A Rewarding ‘continuation’ for the ‘ancient’ Black Sabbath

An article from the June 13, 1992 issue of the Los Angeles Times Newspaper by Steve Hochman and Robert Hilburn

The hippest bands in hard rock?

Nirvana, Metallica, Soundgarden and Faith No More would certainly make the list. But whom would they elect as the hippest?

“I can’t deny Black Sabbath,” Nirvana’s Kurt Cobain told Option magazine last year, discussing his early musical heroes.

That’s right. Those ancient purveyors of Gothic metal mysticism–laughed at as bloated dinosaurs a decade ago–are turning up at the head of the list of influences on some of today’s most cutting-edge successes.

What a turnaround.

“It caught us by surprise,” said Geezer Butler, the original Sabbath bassist, sitting at a Warner Bros. Records office in Burbank with fellow founding member Tony Iommi. They were in town to promote the new–yes new–Black Sabbath album, “Dehumanizer,” which reunites the pair with singer Ronnie James Dio, who replaced co-founder Ozzy Osbourne in the late ’70s. (The album is due in stores June 30.)

“We were for so long written off as a second-rate Zeppelin-type band, and now so many are saying we influenced them,” said Butler, 42. “Now we know we’re not wasting our time.”

As his comment indicates, Sabbath–founded in 1968 by Birmingham, England, mates Butler, guitarist Iommi, Osbourne and drummer Bill Ward–had enough trouble being taken seriously in its prime during the early days of what is now called heavy metal.

By the time of punk and new wave in the late ’70s, Sabbath was subject to scorn and parody, like the Dickies’ speedy savaging of the song “Paranoid.” And there’s no doubt that Sabbath was one of the primary archetypes for Spinal Tap’s satire: The mustached Butler bears an eerie resemblance to his Tap counterpart Derek Smalls.

But a one-time reunion of the original lineup was asked to play at the Live Aid charity concert in 1985. And soon a whole generation of kids weaned on Sabbath began emerging with their own bands, and instead of parodies, young rockers began performing real tributes to Sabbath.

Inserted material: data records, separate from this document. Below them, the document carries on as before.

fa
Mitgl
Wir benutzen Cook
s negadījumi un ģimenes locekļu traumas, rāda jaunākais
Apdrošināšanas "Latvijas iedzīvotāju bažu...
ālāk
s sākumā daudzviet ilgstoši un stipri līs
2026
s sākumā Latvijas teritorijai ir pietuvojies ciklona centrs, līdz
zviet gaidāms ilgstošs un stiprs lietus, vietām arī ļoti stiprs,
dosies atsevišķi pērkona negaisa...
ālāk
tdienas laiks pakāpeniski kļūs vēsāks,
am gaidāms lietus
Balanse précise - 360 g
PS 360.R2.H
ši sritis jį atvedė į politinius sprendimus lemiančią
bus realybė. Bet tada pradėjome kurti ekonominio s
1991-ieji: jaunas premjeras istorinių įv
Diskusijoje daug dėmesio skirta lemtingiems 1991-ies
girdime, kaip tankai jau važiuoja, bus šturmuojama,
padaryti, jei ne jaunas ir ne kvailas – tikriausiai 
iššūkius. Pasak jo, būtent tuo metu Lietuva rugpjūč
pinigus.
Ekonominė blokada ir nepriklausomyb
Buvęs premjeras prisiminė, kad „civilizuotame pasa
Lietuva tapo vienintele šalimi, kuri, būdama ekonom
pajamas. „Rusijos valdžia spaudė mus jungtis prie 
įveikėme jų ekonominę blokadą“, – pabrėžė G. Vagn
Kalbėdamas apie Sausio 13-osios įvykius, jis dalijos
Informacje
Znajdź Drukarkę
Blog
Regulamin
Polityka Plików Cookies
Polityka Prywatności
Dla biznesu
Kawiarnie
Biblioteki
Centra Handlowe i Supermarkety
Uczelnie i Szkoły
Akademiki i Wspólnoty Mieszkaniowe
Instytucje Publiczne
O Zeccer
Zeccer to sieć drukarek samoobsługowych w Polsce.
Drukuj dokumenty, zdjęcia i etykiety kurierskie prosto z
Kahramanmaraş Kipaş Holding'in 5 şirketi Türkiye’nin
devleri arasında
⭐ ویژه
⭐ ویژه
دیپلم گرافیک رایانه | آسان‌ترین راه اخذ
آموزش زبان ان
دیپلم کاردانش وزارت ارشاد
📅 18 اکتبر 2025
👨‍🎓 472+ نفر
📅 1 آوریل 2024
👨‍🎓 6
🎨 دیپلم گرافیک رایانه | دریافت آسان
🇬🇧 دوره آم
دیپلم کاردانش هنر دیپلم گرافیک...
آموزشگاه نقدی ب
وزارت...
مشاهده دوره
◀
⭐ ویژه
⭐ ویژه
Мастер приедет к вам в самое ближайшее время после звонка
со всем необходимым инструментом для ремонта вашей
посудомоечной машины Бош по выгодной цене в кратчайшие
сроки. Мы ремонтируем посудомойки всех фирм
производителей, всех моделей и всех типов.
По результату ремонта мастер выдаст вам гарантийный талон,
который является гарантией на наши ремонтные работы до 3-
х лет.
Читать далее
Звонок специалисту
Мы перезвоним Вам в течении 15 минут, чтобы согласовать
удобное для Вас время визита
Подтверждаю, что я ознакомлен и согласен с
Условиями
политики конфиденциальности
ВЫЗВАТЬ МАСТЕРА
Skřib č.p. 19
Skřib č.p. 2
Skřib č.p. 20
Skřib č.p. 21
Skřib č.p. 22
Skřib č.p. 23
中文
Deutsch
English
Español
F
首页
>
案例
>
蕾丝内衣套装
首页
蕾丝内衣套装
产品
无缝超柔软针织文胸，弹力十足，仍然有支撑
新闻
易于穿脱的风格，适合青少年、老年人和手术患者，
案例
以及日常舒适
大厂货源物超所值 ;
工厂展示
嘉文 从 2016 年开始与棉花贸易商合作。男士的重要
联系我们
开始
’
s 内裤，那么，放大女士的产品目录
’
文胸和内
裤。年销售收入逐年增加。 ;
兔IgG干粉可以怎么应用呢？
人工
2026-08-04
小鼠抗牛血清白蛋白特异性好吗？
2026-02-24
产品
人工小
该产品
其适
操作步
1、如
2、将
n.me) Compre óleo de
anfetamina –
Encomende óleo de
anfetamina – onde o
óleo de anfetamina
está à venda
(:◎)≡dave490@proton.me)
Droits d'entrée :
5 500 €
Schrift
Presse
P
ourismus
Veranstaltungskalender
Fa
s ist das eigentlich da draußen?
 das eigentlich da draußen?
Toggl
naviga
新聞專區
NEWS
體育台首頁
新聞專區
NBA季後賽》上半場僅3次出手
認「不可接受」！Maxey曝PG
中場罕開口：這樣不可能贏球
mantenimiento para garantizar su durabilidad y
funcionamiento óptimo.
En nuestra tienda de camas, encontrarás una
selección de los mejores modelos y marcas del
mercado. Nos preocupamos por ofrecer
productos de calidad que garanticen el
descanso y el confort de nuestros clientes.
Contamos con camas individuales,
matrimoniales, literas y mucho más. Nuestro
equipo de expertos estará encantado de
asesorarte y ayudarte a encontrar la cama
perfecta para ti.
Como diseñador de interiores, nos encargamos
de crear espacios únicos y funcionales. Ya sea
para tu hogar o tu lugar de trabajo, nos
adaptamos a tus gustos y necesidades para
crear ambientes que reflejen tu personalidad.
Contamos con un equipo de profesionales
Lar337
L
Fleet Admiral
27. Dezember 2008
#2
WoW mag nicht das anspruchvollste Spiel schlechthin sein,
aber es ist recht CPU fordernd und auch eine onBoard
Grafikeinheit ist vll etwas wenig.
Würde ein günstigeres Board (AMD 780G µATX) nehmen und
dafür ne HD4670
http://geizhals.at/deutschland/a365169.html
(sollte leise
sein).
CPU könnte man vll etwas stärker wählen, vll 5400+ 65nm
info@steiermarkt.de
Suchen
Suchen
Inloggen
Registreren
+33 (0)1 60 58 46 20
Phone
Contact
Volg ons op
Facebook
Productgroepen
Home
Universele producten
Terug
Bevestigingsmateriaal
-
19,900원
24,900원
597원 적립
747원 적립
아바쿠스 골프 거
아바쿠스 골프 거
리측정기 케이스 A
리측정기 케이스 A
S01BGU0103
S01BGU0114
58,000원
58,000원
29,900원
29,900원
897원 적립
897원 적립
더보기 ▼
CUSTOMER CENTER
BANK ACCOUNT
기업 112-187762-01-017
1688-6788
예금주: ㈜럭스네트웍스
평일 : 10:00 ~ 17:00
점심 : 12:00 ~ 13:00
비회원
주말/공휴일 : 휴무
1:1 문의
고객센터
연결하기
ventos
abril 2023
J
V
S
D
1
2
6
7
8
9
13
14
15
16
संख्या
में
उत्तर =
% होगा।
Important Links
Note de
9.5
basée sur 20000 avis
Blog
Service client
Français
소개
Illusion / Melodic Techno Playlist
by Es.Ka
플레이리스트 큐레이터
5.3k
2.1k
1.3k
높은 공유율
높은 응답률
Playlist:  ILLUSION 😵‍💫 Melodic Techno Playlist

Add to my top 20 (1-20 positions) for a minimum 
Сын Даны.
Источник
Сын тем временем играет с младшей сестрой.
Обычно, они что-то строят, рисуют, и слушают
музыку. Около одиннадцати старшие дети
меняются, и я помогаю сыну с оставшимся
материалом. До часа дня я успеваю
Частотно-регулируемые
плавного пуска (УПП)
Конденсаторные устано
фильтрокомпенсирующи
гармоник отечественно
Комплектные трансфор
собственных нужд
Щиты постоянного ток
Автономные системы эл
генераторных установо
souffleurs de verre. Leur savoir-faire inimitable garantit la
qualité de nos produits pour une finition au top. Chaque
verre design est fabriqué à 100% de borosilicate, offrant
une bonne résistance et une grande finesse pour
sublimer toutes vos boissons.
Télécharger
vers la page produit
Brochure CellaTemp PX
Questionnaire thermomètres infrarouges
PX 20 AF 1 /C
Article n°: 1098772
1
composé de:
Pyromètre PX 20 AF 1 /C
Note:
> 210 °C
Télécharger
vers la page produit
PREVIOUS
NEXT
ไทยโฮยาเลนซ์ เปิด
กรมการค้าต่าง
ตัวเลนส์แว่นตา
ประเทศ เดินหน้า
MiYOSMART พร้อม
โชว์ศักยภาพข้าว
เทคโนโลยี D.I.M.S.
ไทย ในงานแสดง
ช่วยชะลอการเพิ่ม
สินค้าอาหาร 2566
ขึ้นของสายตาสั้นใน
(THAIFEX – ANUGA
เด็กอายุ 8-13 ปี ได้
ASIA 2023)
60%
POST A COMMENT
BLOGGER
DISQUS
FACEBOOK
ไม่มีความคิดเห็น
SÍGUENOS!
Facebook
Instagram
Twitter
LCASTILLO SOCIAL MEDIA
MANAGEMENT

This took a little getting used to.

“I remember Metallica opening a tour for me a good many years ago,” said Osbourne in a separate interview. “I would walk past their bus before shows and hear them playing old Sabbath songs, and I thought they were making fun of me. And they wouldn’t talk to me and always kept their distance, and I thought it was really weird. I asked their tour manager about it and said, ‘Is this their idea of a joke?’ And he said, ‘No, they think you’re . . . gods.’ ”

Iommi, 44, said he was alerted to the groundswell by Faith No More’s 1989 version of Sabbath’s 1972 chestnut “War Pigs.”

“On one visit to the U.S. I was given eight or 10 cassettes of people who had covered Sabbath stuff,” he said. “Some of these new kids are very good. It reminds me of us 20 years ago, with that attitude and approach to playing.”

And the time was right for a Sabbath revival–or as they prefer to view it, a continuation. Dio, who left in 1983 vowing never to return, was welcomed back into the fold and the new album was written and recorded. The renewed band contributed a song to the definitive piece of neo-retro metal-ness, the “Wayne’s World” soundtrack.

But not all parties are so thrilled about being named as influences by a new generation.

“Once you start being cited so much as an influence, it’s about time to go away and make room for the people citing you,” said Dio in a separate phone interview. “Perhaps (Iommi and Butler) are proud of it. They certainly were the innovators. . . . But keep your mouth shut about who you influenced and go out and prove what you can do. Who cares if Black Sabbath has been out there 50 years or 1,000 years? Go out and do it.”